(REQUIREMENT) Images are to be left out when the records below are printed word for word.

[Saved data entries]
------------------------------

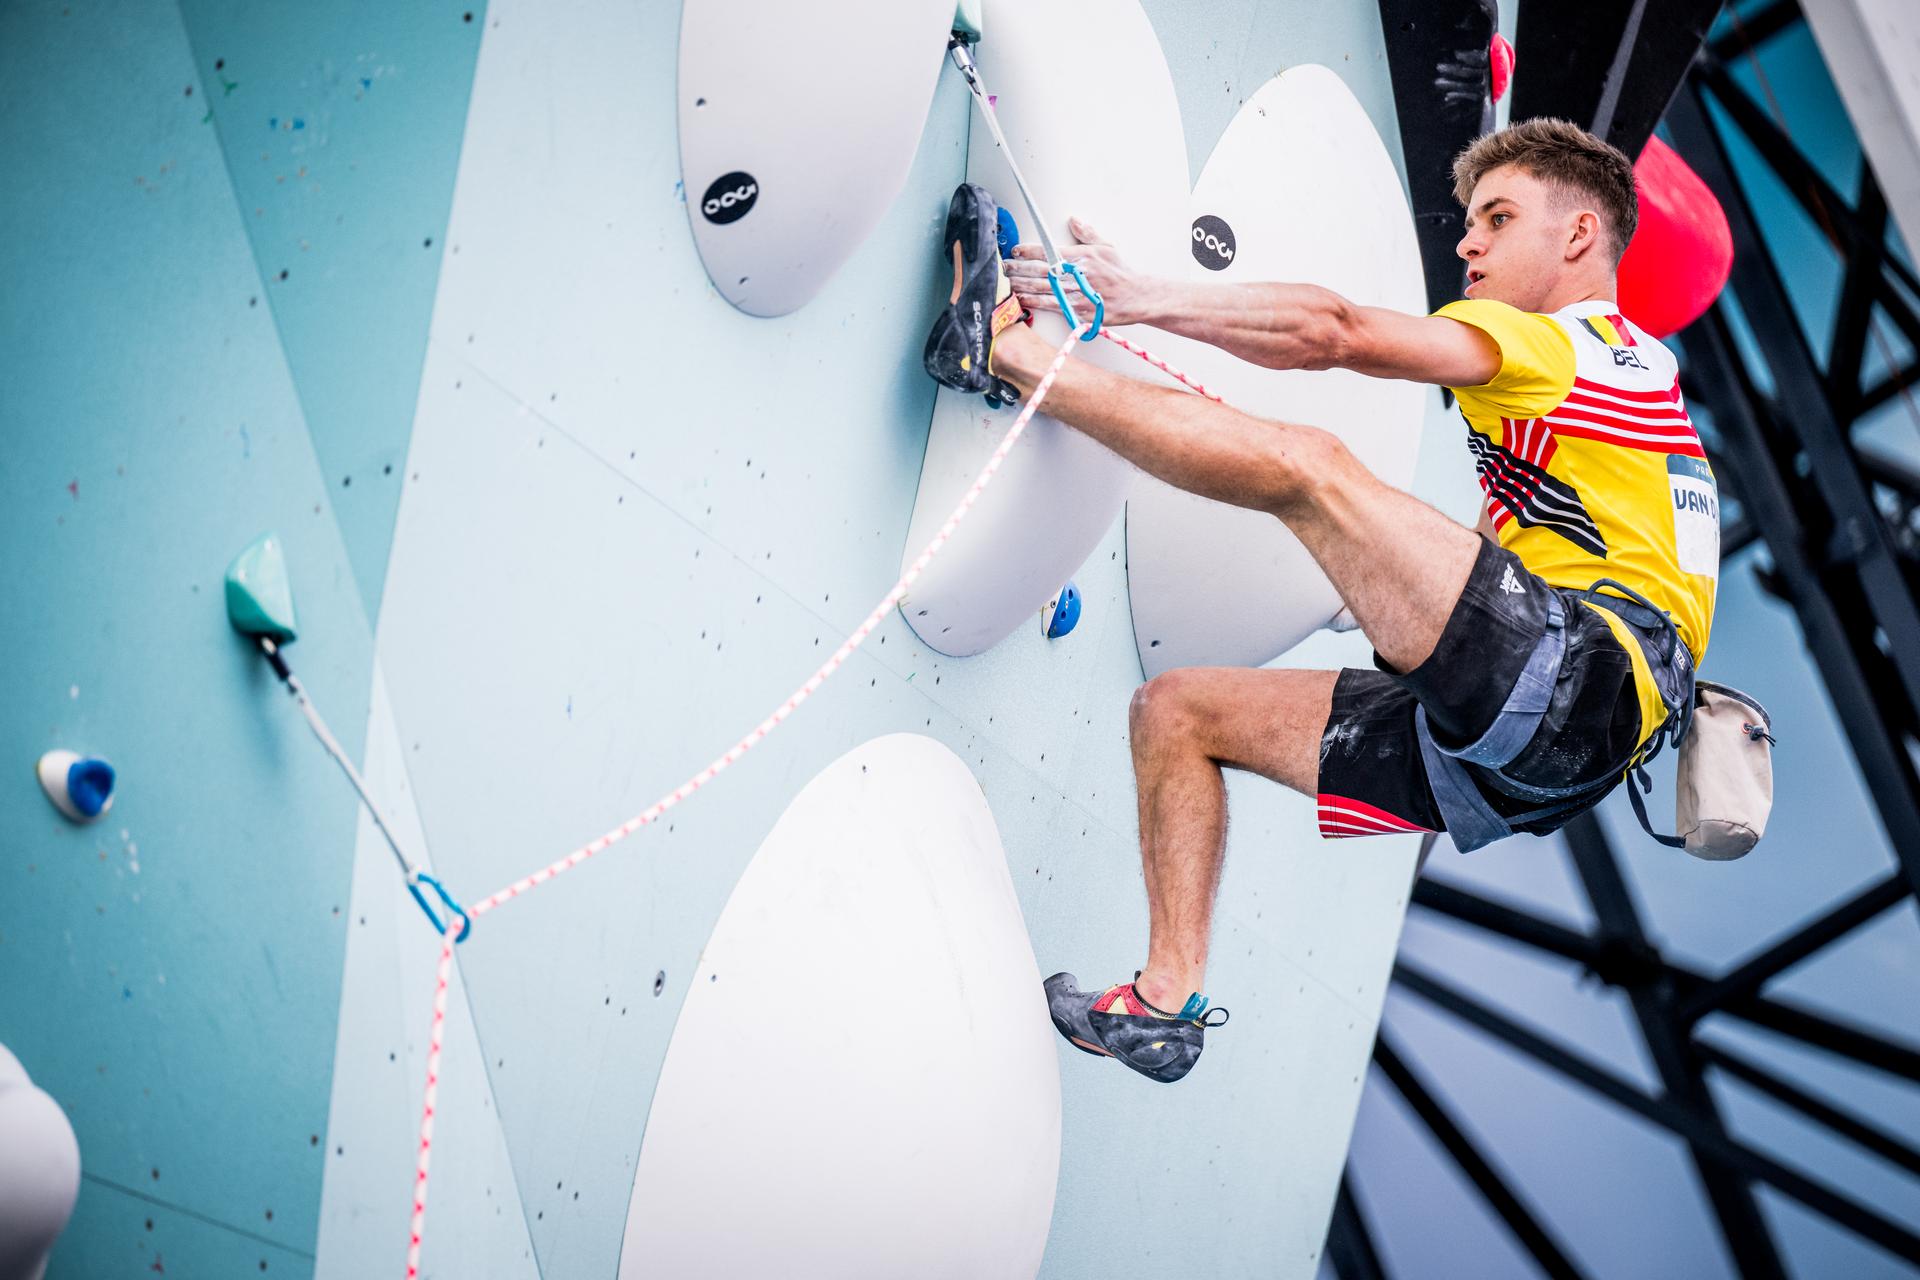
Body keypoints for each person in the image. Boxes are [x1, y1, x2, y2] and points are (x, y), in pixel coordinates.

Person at [920, 118, 1720, 1084]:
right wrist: (1388, 588)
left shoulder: (1559, 342)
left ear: (1581, 237)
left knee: (1312, 466)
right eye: (1469, 223)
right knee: (1177, 714)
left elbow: (1334, 331)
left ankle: (1002, 354)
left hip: (1569, 681)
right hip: (1539, 758)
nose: (1466, 244)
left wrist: (1139, 299)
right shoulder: (1645, 384)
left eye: (1497, 220)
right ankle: (1164, 1004)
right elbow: (1505, 550)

------------------------------

(REPLY)
Body keypoints for each person in the image. Boxes are [x1, y1, x2, y2] and points are (x, y), in pixel coordinates.

Person at [920, 118, 1720, 1084]:
right wrist: (1388, 588)
left shoulder: (1559, 342)
left ear: (1581, 237)
left knee: (1312, 466)
right eye: (1469, 223)
right knee: (1177, 714)
left elbow: (1334, 331)
left ankle: (1002, 354)
left hip: (1569, 681)
right hip: (1539, 758)
nose: (1466, 244)
left wrist: (1139, 299)
right shoulder: (1645, 384)
left eye: (1497, 220)
right ankle: (1164, 1004)
right elbow: (1505, 550)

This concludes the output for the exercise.